In the coming months, the federal government will release a detailed plan for implementing more than a dozen recommendations to improve the security clearance...
In the coming months, the federal government will release a detailed plan for implementing more than a dozen recommendations to improve the security clearance process, the Obama administration’s management chief told an audience of government contractors Tuesday.
“As an administration, we are committed to making progress in this area and implementing changes as soon as practical,” said Beth Cobert, the Office of Management and Budget’s deputy director for management, in a speech to the Professional Services Council.
The government’s recommendations, which were included in an interagency report published by OMB last month, call for “continuous evaluation” of clearance-holders and strengthened oversight of the background-investigation process.
A hallmark of the plan is the development of common investigative standards across the government for both federal employees and contractors, Cobert said.
“National security is no less critical when the work is performed by contractors than when it is performed by federal employees and, frankly, the men and women who make up the contractor workforce are no less patriotic than their government counterparts,” she said.
Of the total 5.1 million people who hold security clearances — either confidential, secret or top secret — more than 1 million are contractors.

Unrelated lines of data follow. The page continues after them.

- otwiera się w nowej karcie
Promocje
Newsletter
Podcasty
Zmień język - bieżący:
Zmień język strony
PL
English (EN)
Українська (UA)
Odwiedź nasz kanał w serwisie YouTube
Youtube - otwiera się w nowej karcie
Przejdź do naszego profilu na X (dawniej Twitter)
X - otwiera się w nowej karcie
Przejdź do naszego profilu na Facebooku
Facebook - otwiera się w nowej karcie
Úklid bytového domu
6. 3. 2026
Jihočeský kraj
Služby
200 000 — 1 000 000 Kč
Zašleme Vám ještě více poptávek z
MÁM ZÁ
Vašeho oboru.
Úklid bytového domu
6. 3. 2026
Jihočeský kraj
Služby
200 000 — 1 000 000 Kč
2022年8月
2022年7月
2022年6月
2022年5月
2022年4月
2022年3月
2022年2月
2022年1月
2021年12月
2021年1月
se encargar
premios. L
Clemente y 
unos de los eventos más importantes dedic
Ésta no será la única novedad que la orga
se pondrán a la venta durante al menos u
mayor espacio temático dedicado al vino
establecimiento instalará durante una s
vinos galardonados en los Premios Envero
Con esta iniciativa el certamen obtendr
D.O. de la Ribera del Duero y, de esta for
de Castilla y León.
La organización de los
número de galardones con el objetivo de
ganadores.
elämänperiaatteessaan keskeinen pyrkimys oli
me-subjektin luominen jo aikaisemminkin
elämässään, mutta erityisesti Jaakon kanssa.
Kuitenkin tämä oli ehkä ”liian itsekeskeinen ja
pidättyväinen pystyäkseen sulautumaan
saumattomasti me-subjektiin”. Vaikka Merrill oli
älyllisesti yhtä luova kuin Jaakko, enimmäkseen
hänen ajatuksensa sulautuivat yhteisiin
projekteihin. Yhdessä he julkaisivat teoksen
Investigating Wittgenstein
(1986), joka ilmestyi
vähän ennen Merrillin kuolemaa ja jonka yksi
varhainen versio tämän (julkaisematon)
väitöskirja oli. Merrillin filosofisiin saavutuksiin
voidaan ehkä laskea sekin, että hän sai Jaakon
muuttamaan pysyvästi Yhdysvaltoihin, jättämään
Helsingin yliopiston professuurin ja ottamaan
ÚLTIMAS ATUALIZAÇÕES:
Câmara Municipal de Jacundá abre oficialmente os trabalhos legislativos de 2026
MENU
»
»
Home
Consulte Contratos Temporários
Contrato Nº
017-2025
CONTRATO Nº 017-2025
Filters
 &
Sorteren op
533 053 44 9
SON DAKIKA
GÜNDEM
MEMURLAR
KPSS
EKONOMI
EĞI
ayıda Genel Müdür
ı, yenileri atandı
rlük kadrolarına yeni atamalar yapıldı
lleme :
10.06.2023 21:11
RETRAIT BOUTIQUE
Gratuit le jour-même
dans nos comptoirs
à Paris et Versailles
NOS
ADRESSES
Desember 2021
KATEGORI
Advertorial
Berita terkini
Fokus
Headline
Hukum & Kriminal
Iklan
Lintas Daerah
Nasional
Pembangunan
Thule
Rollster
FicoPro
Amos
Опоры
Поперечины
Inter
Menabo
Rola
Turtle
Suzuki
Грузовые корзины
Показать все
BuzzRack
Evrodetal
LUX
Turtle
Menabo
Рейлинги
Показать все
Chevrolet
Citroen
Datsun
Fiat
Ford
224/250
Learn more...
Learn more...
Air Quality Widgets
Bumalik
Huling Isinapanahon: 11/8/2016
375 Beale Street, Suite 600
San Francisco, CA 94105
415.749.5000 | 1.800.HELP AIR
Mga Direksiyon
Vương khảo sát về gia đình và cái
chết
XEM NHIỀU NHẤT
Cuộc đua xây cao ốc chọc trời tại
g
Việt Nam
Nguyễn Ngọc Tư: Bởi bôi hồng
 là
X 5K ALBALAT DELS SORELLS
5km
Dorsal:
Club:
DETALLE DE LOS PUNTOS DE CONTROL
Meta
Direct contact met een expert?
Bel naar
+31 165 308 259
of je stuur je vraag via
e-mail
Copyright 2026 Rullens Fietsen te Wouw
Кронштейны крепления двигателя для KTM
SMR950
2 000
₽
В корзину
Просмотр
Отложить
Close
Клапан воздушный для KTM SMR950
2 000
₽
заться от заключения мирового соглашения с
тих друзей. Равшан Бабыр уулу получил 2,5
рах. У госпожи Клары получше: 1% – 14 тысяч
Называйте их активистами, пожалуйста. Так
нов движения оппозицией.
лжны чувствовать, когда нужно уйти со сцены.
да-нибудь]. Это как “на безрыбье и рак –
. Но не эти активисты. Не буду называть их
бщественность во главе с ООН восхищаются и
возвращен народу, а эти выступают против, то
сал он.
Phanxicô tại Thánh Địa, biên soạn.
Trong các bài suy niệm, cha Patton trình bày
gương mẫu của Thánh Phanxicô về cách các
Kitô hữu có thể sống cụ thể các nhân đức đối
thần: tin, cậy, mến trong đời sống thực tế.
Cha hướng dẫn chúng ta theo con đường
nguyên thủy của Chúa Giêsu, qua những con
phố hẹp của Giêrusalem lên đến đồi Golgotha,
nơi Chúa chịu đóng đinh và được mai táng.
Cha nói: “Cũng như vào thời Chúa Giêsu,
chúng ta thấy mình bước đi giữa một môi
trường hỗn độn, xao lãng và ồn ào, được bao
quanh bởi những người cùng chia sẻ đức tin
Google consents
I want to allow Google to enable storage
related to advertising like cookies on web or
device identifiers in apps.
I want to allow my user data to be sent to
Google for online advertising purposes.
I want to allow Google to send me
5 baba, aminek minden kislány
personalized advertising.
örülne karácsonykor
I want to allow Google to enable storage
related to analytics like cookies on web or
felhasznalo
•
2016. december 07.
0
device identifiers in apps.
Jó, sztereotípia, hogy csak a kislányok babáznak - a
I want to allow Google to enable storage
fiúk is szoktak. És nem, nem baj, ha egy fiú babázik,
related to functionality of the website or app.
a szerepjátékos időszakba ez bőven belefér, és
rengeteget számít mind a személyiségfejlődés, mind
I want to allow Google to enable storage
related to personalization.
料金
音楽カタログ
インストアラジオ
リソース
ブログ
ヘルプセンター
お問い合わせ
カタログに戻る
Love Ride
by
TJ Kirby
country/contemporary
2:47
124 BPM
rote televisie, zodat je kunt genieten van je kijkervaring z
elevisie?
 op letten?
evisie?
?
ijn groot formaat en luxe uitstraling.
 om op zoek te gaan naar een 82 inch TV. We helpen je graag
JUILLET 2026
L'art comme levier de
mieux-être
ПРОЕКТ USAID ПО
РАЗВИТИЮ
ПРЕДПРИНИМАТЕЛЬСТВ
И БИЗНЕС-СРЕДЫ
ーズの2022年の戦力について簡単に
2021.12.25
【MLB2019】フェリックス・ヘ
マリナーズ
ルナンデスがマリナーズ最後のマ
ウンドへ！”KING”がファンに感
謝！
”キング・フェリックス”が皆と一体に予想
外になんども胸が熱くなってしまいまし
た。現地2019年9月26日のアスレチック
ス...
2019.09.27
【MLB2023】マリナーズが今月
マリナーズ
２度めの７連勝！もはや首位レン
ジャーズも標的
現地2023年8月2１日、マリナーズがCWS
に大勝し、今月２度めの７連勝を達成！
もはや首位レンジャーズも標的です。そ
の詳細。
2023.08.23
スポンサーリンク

Continuous evaluation ‘not a simple thing to do’
Among the report’s most ambitious recommendations is augmenting the current practice of reinvestigating clearance holders every few years with a system for continuously evaluating cleared employees.
The new system would regularly pull in automated data checks from a variety of sources, including credit checks, personnel files, even an employee’s social media account to identify potential issues in near real-time.
But the new system will require the build-up of expensive, cross-agency IT systems.
The Defense Department is currently testing the concept in a series of pilot programs. But, “currently there is no governmentwide capability, plan or design” for rolling it out more broadly, OMB’s report concluded.
Even so, the administration wants the intelligence community to launch an initial version of the new system for the most sensitive clearance holders by September. Implementation of the system for the entire population of cleared personnel won’t happen until 2016.
“The concept is the right one,” Cobert said. “The implementation needs to be done in a precise way. And we need to be able to do it at scale effectively. And that’s not a simple thing to do.”
Cobert: Clearances a top priority
In her role at OMB, Cobert oversaw the government’s 120-day review of the clearance process ordered by President Barack Obama following the shooting at the Washington Navy Yard last September in which Navy IT contractor Aaron Alexis shot and killed 12 coworkers.
The Security and Suitability Performance Accountability Council, or PAC, which Cobert also chairs, is tasked with implementing the report’s recommendations. The Office of Personnel Management and the Office of the Director of National Intelligence also sit on the council.
The PAC was instrumental in improving the timeliness of background investigations, helping to wipe out a backlog of hundreds of thousands of pending investigations and getting employees and contractors cleared and on the job faster. However, the White House report Cobert helped draft said the PAC had slacked off in recent years and that council needed “a more active posture to achieve and sustain successful reforms.”
Cobert said security clearances and other elements of the President’s second-term management agenda are at the top of her priority list at OMB.
“We have made clear commitments to the President and to the American people to deliver against those,” she said. “I know that I, personally, as well as the other folks are being held accountable for those and, in my mind, there’s no escaping those under any scenario.”